By Gao Yuan | China Daily | Updated: 2013-09-24 06:40

Chinese companies face an increasing cyberthreat as mobile devices and cloud-computing technologies are introduced to lower-level staff, information security researchers warned on Monday.

By 2020, there will be a sharp increase in "advanced targeted attacks" that could bypass traditional protection mechanisms and persist undetected for a long time, said a report by Internet security company Qihoo 360 Technology Co Ltd and research firm Gartner.

In most cases, advanced targeted attacks against companies and individuals are attempting to steal sensitive data such as customer and credit card data, trading records and other intellectual property, said the report.

Causing financial damage through critical system or business process outages may also be the purpose of the attack.

Wu Hequan, academician at the Chinese Academy of Engineering, said that with the majority of Chinese companies using mobile devices in their daily business, attackers are eyeing the mobile Internet for loopholes in corporate systems.

"About 57 percent of enterprise data centers will be running on the cloud by 2015. The centralization of information may help hackers get large amounts of information by attacking one cloud-computing facility," Wu said.

More than 90 percent of Chinese companies allow employees to "bring your own device" to work, according to a report by IDC, a United States-based research company. Most of the devices involved are personal computers, smartphones and tablets.

"BYOD has mixed personal life and corporate tasks in the same device. It is necessary to protect privacy while documents are processed during working hours. Apps using enterprise data have to comply with corporate policies," said the Qihoo-Gartner report.

It added that globally, most companies have not formulated a complete set of solutions to the threats caused by BYOD.
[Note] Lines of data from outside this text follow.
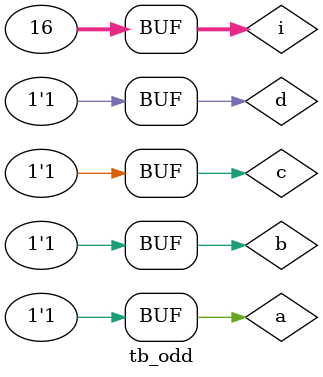
<source format=v>
module tb_odd;
reg a,b,c,d;
wire out;
odd_parity uut(
.a(a),
.b(b),
.c(c),
.d(d),
.out(out));
integer i;
initial begin
$dumpfile("odd.vcd");
$dumpvars(0,tb_odd);
$monitor("Time=%0t|a=%b|b=%b|c=%b|d=%d|out=%b",$time,a,b,c,d,out);
for(i=0;i<16;i=i+1)
begin
{a,b,c,d}=i;
#10;
end
end
endmodule

</source>
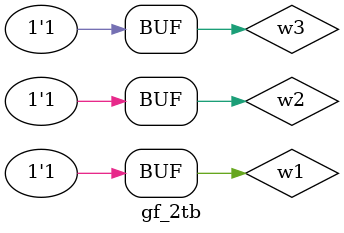
<source format=sv>
`timescale 1ns / 1ps


module gf_2tb();
reg w1 , w2 , w3 ;
wire out ;
gf_2 test(w1 , w2 , w3 , out) ;
//gf_4 test(w1 , w2 , w3 , out) ;
initial begin
$monitor ("%b %b %b %b" , w1 , w2 , w3 , out) ;
w1 = 0 ; w2 = 0 ; w3 = 0 ;
#1
w1 = 0 ; w2 = 0 ; w3 = 1 ;
#1
w1 = 0 ; w2 = 1 ; w3 = 0 ;
#1
w1 = 0 ; w2 = 1 ; w3 = 1 ;
#1
w1 = 1 ; w2 = 0 ; w3 = 0 ;
#1
w1 = 1 ; w2 = 0 ; w3 = 1 ;
#1
w1 = 1 ; w2 = 1 ; w3 = 0 ;
#1
w1 = 1 ; w2 = 1 ; w3 = 1 ;
end
endmodule

</source>
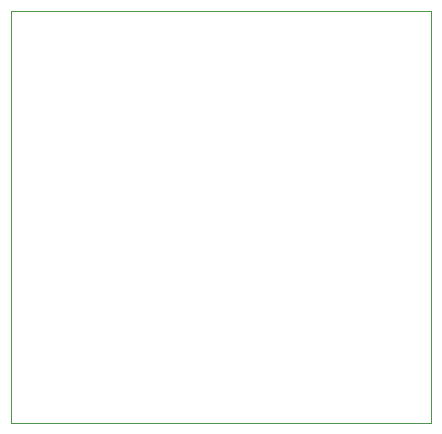
<source format=gbr>
%TF.GenerationSoftware,KiCad,Pcbnew,(6.0.1)*%
%TF.CreationDate,2022-02-21T12:48:27+02:00*%
%TF.ProjectId,Focuser-V1.Remote,466f6375-7365-4722-9d56-312e52656d6f,rev?*%
%TF.SameCoordinates,Original*%
%TF.FileFunction,Profile,NP*%
%FSLAX46Y46*%
G04 Gerber Fmt 4.6, Leading zero omitted, Abs format (unit mm)*
G04 Created by KiCad (PCBNEW (6.0.1)) date 2022-02-21 12:48:27*
%MOMM*%
%LPD*%
G01*
G04 APERTURE LIST*
%TA.AperFunction,Profile*%
%ADD10C,0.100000*%
%TD*%
G04 APERTURE END LIST*
D10*
X154305000Y-71755000D02*
X189865000Y-71755000D01*
X189865000Y-71755000D02*
X189865000Y-106680000D01*
X189865000Y-106680000D02*
X154305000Y-106680000D01*
X154305000Y-106680000D02*
X154305000Y-71755000D01*
M02*

</source>
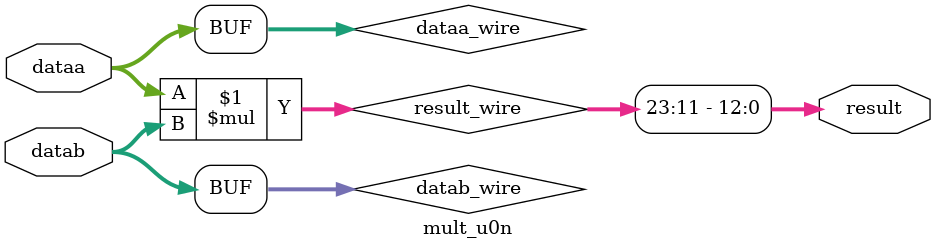
<source format=v>






//synthesis_resources = 
//synopsys translate_off
`timescale 1 ps / 1 ps
//synopsys translate_on
module  mult_u0n
	( 
	dataa,
	datab,
	result) /* synthesis synthesis_clearbox=1 */;
	input   [11:0]  dataa;
	input   [11:0]  datab;
	output   [12:0]  result;

	wire signed	[11:0]    dataa_wire;
	wire signed	[11:0]    datab_wire;
	wire signed	[23:0]    result_wire;



	assign dataa_wire = dataa;
	assign datab_wire = datab;
	assign result_wire = dataa_wire * datab_wire;
	assign result = ({result_wire[23:11]});

endmodule //mult_u0n
//VALID FILE

</source>
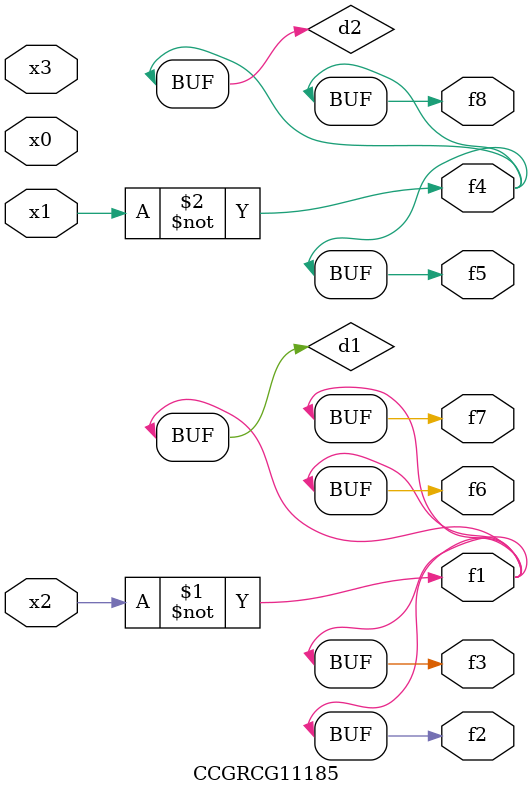
<source format=v>
module CCGRCG11185(
	input x0, x1, x2, x3,
	output f1, f2, f3, f4, f5, f6, f7, f8
);

	wire d1, d2;

	xnor (d1, x2);
	not (d2, x1);
	assign f1 = d1;
	assign f2 = d1;
	assign f3 = d1;
	assign f4 = d2;
	assign f5 = d2;
	assign f6 = d1;
	assign f7 = d1;
	assign f8 = d2;
endmodule

</source>
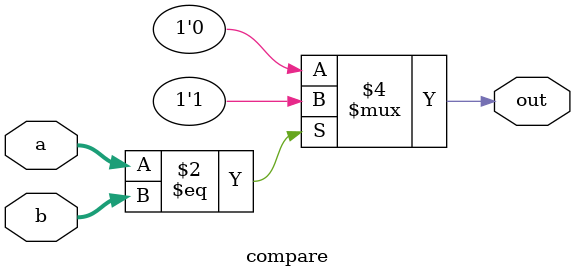
<source format=sv>
module compare #(parameter width = 11)
(
	input [width-1:0] a,
	input [width-1:0] b,
	output logic out
);


always_comb begin
if(a == b)
 out = 1;
else
 out = 0;
end
endmodule : compare

</source>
Annual shipments of tablets used in the mobile work sector is expected to reach 7 million by 2017, which would be a jump of 29 percent year-on-year, according to IDC.

China, along with Brazil, Russia and India, is expected to consume more than $206 billion of smart-connected devices by 2014 powered by increasing demand in the mobile work sector, said the report.

Chinese companies started to be aware of the damage of cyberattacks after the Edward Snowden surveillance case earlier this year.

Nearly 80 percent of large and medium-sized State-owned enterprises have functioning business security software protection, while only 5 percent of small and medium-sized private companies have deployed business-level software, said Qihoo.

Using office computers for personal use, ineffective Wifi management and delayed vulnerability fixes are among the most pressing security issues for China-based companies, it added.

The device with the lowest security decides the security level of the entire enterprise network system, said Qihoo.